If we look at the performance of gold in the last 15 days, it was only negative on 3 days. So overall, it means that the yellow metal enjoyed one of its most bullish periods in over a year.
Looking ahead, experts believe that gold could turn higher if it passes a few tests. And the first test is the December CPI reading from the USA. The CPI reading from November reveals that it was around 7.1% - And just before that, the CPI reading had touched 9.1%, which was the highest level in four decades.
The market is expecting the CPI to slow down to 6.5% during December... That's the consensus of the economists as well as the experts from Wall Street.

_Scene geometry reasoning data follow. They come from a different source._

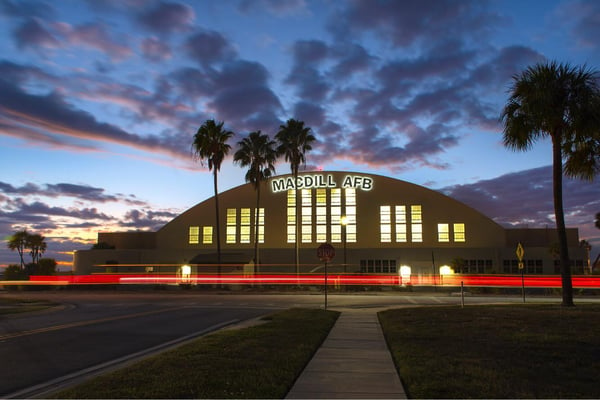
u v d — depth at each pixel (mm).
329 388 8062
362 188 58000
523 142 21750
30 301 32844
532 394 7355
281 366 9445
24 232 74438
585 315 17359
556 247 50062
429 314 19500
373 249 55938
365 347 12430
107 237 65688
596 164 22234
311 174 58906
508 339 12695
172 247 59719
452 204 56281
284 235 58094
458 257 52250
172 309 25531
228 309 25484
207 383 8031
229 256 57031
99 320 19969
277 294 40781
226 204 59781
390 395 7617
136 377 8453
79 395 7336
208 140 48562
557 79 20500
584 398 7176
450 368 9172
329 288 47281
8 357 11625
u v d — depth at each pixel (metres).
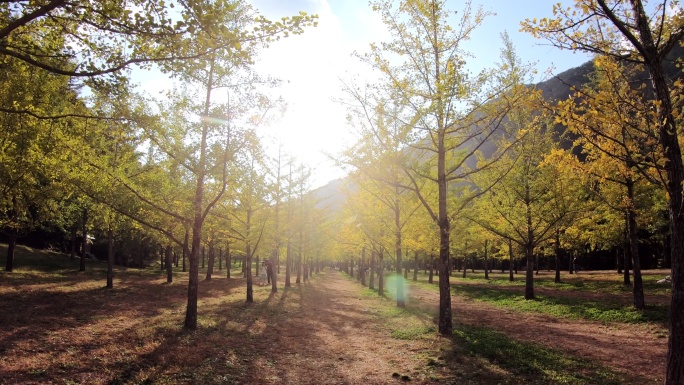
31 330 8.55
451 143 10.59
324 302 18.66
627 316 12.39
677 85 4.59
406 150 10.48
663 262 37.00
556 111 5.02
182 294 18.14
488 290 23.09
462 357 7.85
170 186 12.27
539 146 14.50
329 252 44.75
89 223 19.58
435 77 9.66
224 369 7.00
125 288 18.27
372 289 27.16
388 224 17.92
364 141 11.46
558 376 6.48
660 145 4.54
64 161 9.45
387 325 12.14
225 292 21.20
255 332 10.48
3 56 5.34
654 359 7.78
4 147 7.86
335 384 6.45
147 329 9.53
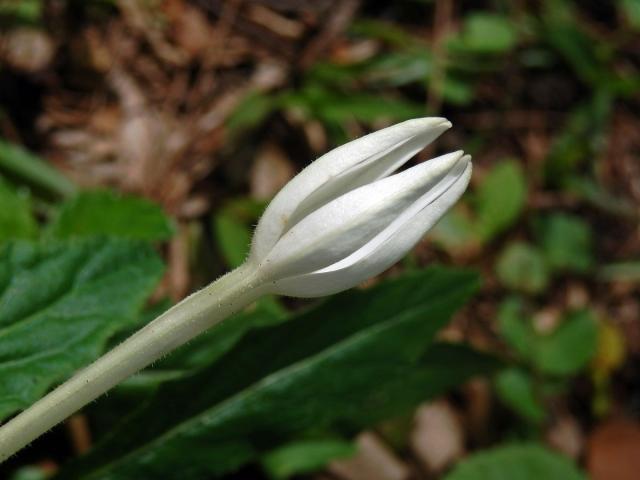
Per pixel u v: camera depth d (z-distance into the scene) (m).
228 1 0.29
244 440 0.13
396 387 0.16
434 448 0.26
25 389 0.12
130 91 0.26
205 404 0.13
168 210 0.25
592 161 0.33
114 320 0.12
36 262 0.12
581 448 0.29
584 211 0.33
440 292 0.14
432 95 0.30
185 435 0.13
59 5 0.26
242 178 0.26
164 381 0.13
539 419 0.26
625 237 0.33
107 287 0.13
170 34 0.27
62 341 0.12
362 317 0.14
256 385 0.14
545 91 0.34
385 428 0.25
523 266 0.30
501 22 0.31
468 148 0.32
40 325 0.12
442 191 0.10
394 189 0.10
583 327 0.26
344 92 0.28
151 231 0.15
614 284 0.32
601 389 0.30
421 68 0.30
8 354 0.12
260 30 0.29
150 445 0.13
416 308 0.14
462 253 0.29
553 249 0.30
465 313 0.29
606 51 0.35
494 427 0.27
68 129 0.25
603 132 0.34
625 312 0.32
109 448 0.13
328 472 0.24
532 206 0.32
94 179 0.25
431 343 0.15
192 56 0.28
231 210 0.25
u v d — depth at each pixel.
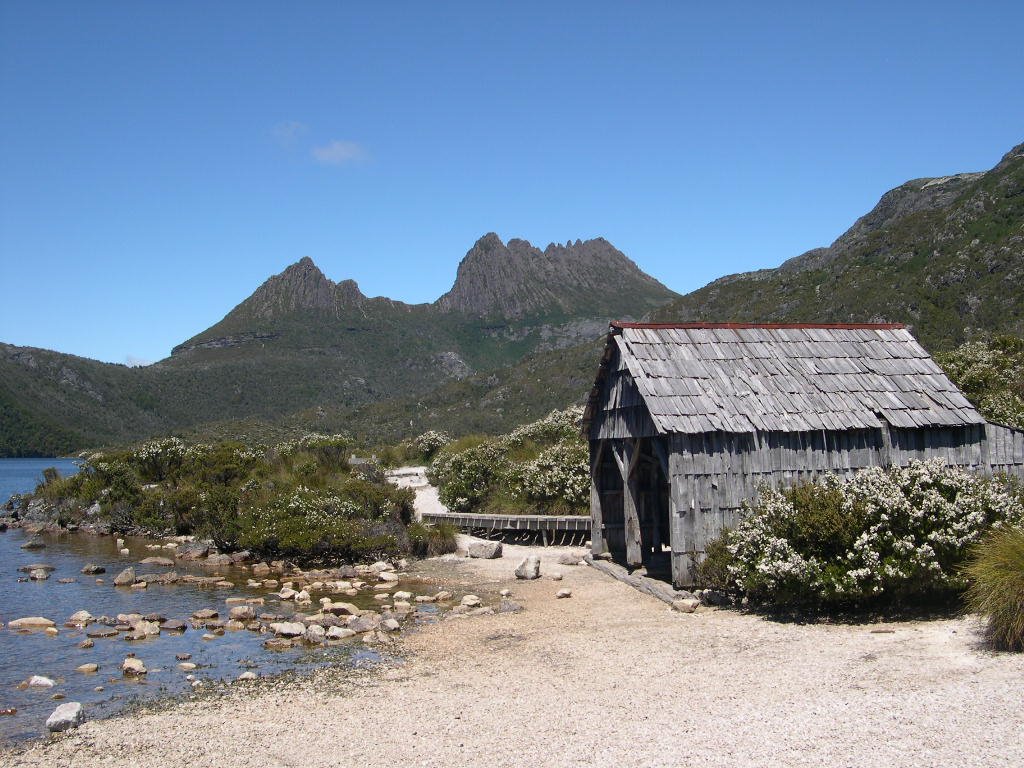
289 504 21.62
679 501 13.41
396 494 23.30
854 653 9.43
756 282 89.56
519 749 7.28
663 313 91.75
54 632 13.53
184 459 30.45
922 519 11.17
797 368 15.17
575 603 14.55
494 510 25.83
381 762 7.23
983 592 9.20
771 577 11.59
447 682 9.88
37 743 8.41
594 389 17.28
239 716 8.97
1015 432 14.94
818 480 13.86
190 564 21.02
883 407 14.55
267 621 14.16
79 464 32.53
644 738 7.28
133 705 9.62
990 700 7.21
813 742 6.76
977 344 28.69
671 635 11.35
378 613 14.54
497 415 97.31
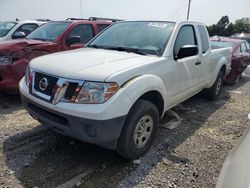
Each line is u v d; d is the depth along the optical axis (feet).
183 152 12.36
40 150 11.85
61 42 20.34
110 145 10.28
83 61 11.02
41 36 21.58
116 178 10.17
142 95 11.11
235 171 6.53
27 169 10.43
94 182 9.87
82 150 12.01
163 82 12.25
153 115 11.64
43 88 10.55
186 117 17.06
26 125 14.33
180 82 13.99
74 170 10.54
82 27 22.44
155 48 13.07
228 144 13.41
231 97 23.06
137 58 11.88
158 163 11.30
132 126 10.47
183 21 14.97
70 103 9.64
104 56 11.92
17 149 11.83
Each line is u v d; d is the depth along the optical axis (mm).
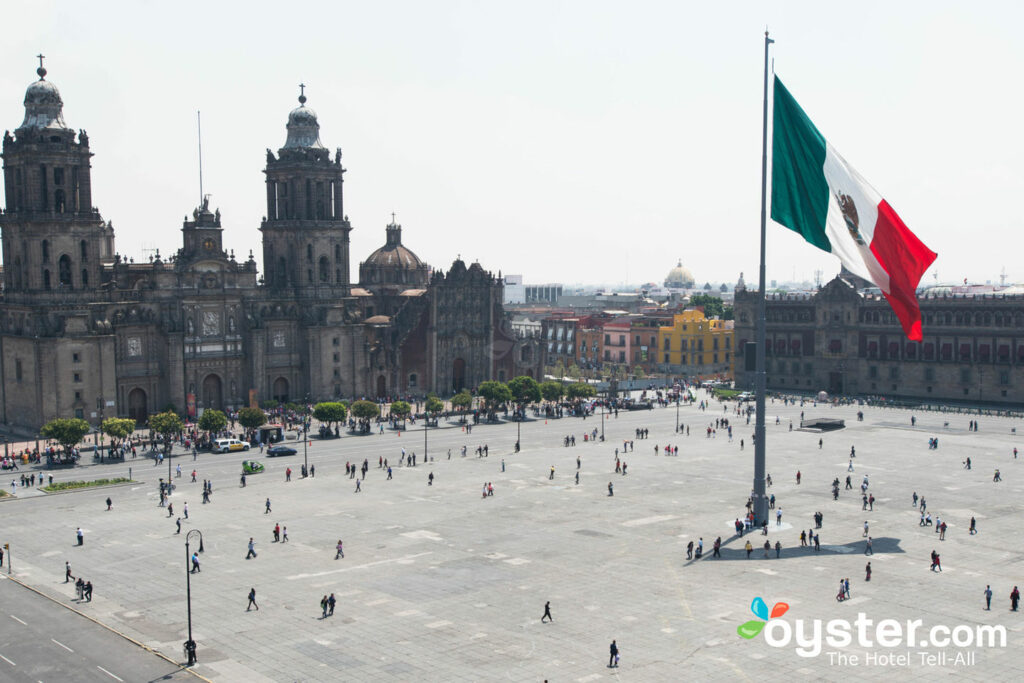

And that's the reason why the Federal Reserve is looking to introduce a 25-basis interest rate hike.
But for that to happen, we will have to wait for its meeting on 1st February, when we will see the exact magnitude of a rate hike. Looking back, Fed introduced a rate hike of 50 basis points in December. As for the June and the November meeting, Fed has pushed rate hikes of 75 basis points.
According to third-party tools, the chances of a 25 basis point hike are standing at 84.4%. And the last time we saw a rate hike of this size was in March 2022. At that time, this interest rate hike was the starting point for a series of rate hikes introduced by the Fed.
For the last 3 months, gold prices have been anticipating lower rate hikes from the Fed. That's why it has gained almost 14% since the start of November. And if we see a further decline in the CPI reading, it would send the yellow metal flying high!
If we look at the US Dollar Index, it has been defending the 103 level despite the slowdown in the US inflation. Similarly, the job numbers from the USA have also slowed down significantly.